Pickering shares with Higgins a penchant for language, and so when he speaks these lines to Higgins in Act 2, he is genuinely interested in seeing Higgins’ skill as a teacher in action. That he offers to pay for the lessons also speaks to his ostensibly generous nature, a stark contrast to Higgins’ lack of generosity and consideration throughout the play, though it’s a generosity that’s complicated by personal interest and short-sightedness; he, like Higgins, hasn’t at this point given any thought to what will become of Eliza once the experiment has concluded.

Come, Higgins! You know what I mean.
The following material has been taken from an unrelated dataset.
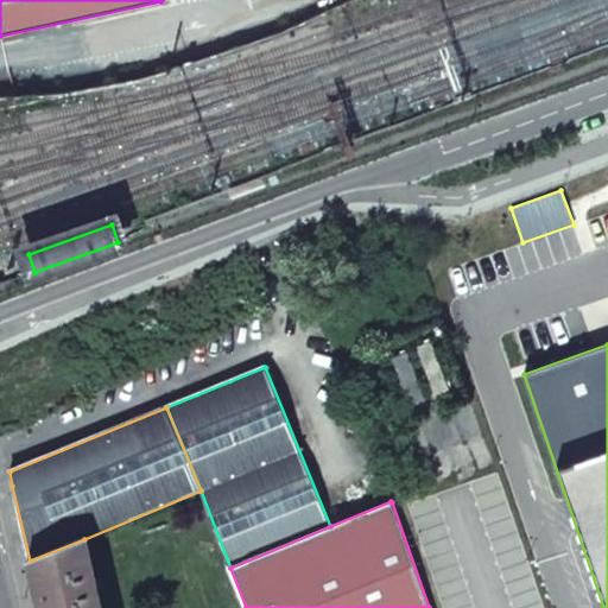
[(99,607),(84,539),(30,561),(36,588),(39,607),(99,607)]
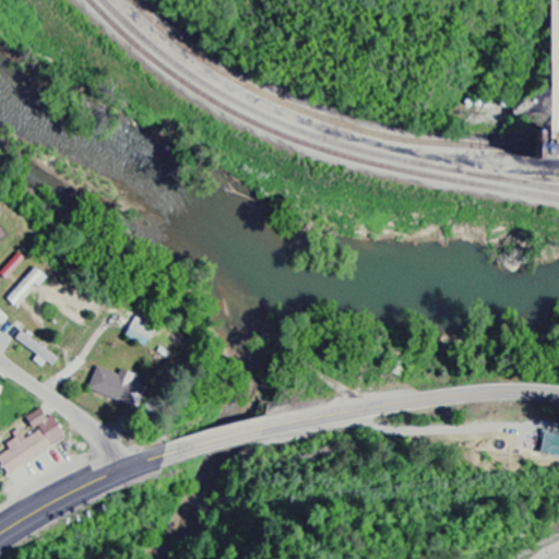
[(154,328),(132,320),(125,339),(146,347),(154,328)]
If I’m to be in this business I shall feel responsible for that girl. I hope it’s understood that no advantage is to be taken of her position.

In Act 2, Pickering directs these lines to Higgins, to make it clear he expects Higgins will not take advantage of Eliza over the course of their experiment. Pickering reveals here that he is an honorable character. Furthermore, his consideration for Eliza in this scene illustrates how, even before she becomes a lady, he cares for her as a human being.

You’ve never been broken in properly to the social routine. [Strolling over to the piano] I rather enjoy dipping into it occasionally myself: it makes me feel young again. Anyhow, it was a great success: an immense success. I was quite frightened once or twice because Eliza was doing it so well. You see, lots of the real people can’t do it at all: they’re such fools that they think style comes by nature to people in their position; and so they never learn. There’s always something professional about doing a thing superlatively well.

In Act 5, Pickering points out Higgins’ reluctance to participate in the social routine. Unlike Higgins, Pickering doesn’t mind the performative aspects of middle class society. Eliza’s performance was such a success, Pickering observes, that she seemed to be more a lady than those that were born into ladyhood. Pickering understands that being born into a position of wealth is taken for granted and considered a given. One’s identity, then, Pickering suggests, is not determined by nature, but by nurture.